One of the most effective tools to combat litter is the Litter Buster's Hotline. DNR received over 5000 phone calls in the first year of the program (2006) with many thousands reported since: 2007- 4819; 2008 – 5073; 2009 – 2992; 2010 – 3294; 2011 – 3173 and even 130 calls this January. Call 1-877-7-Litter the next time you see someone unlawfully discarding trash, litter or debris. The Litter Buster's Hotline rings directly into the DNR statewide radio dispatch headquarters in Columbia.

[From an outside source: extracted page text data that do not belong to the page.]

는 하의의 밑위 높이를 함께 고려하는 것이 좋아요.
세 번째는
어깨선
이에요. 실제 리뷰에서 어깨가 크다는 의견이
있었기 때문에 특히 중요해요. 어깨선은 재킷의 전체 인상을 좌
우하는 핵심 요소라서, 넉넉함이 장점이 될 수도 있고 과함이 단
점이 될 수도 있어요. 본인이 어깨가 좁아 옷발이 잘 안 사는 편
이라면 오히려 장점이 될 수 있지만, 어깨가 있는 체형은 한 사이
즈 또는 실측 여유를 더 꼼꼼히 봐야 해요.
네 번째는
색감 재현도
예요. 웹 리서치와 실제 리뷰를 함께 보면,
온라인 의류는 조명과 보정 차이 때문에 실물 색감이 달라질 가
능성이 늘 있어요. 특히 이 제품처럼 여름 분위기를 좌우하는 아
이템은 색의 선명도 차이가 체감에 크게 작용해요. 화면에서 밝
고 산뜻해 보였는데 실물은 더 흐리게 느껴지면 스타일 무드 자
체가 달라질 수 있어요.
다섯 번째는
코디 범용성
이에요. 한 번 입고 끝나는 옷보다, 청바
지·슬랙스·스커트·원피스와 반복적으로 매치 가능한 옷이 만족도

In addition to other initiatives aimed at littering, PalmettoPride also awards a series of grants to law enforcement around South Carolina. DNR Law Enforcement has benefited from these grants (nearly $10,000 for 2012) with night vision cameras and other equipment to assist in making littering cases.

The PalmettoPride non-profit 501(c) 3 organization is a true public/private partnership comprised of state agencies, concerned citizens, corporate sponsors, and community and civic organizations with the stated goal of encouraging “behavioral change” in our citizens about litter. Surveys suggest that over 80% of people who litter do so intentionally. Changing this intentional behavior isn’t going to happen overnight.